10. Use according to claim 1, wherein the fucan is delivered as part of a pharmaceutical composition and the fucan comprises from 0.1% to 35% w/v of the pharmaceutical composition.

11. Use according to claim 1, wherein the fucan is delivered as part of a pharmaceutical composition and the fucan comprises 80% to 100% w/v of the pharmaceutical composition.

12. Use according to claim 1, wherein the fucan is delivered as part of a pharmaceutical composition and the fucan comprises from 5% to 50% w/v of the pharmaceutical composition.

13. Use according to claim 1, wherein the fucan is delivered as part of a pharmaceutical composition and the fucan comprises from 20% to 80% w/v of the pharmaceutical composition.

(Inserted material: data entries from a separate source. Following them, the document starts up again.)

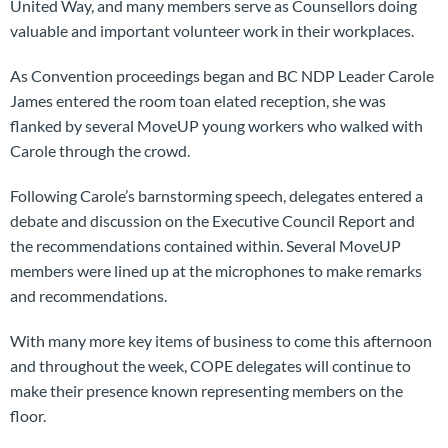
United Way, and many members serve as Counsellors doing
valuable and important volunteer work in their workplaces.
As Convention proceedings began and BC NDP Leader Carole
James entered the room toan elated reception, she was
flanked by several MoveUP young workers who walked with
Carole through the crowd.
Following Carole’s barnstorming speech, delegates entered a
debate and discussion on the
Executive Council Report and
the recommendations contained within. Several MoveUP
members were lined up at the microphones to make remarks
and recommendations.
With many more key items of business to come this afternoon
and throughout the week, COPE delegates will continue to
make their presence known representing members on the
floor.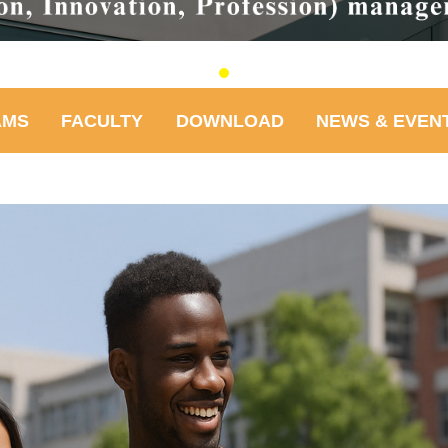
AMS
FACULTY
DOWNLOAD
NEWS & EVEN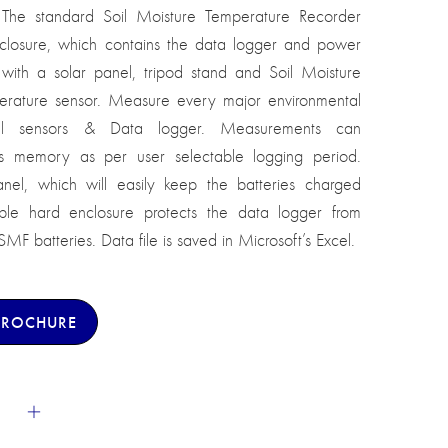
The standard Soil Moisture Temperature Recorder
nclosure, which contains the data logger and power
ith a solar panel, tripod stand and Soil Moisture
rature sensor. Measure every major environmental
rful sensors & Data logger. Measurements can
ems memory as per user selectable logging period.
nel, which will easily keep the batteries charged
ble hard enclosure protects the data logger from
F batteries. Data file is saved in Microsoft’s Excel.
BROCHURE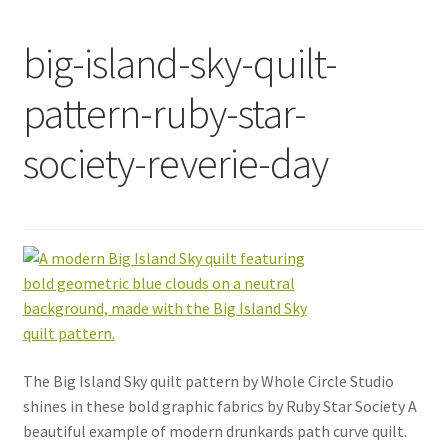
big-island-sky-quilt-
pattern-ruby-star-
society-reverie-day
The Big Island Sky quilt pattern by Whole Circle Studio
shines in these bold graphic fabrics by Ruby Star Society A
beautiful example of modern drunkards path curve quilt.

14. The use according to claim 1, wherein the fucan is part of a pharmaceutical composition further comprising at least one pharmaceutically acceptable excipient.

15. The use of claim 14, wherein the pharmaceutically acceptable excipient is selected from the group consisting of pluronic, cellulose, alginates, acrylates, hyaluronic acid, polyethylene glycol, and chitosan.

16. The use according to claim 1, wherein the fucan is prepared for direct delivery to the site of disease.

17. The use according to claim 1, wherein the animal is a human.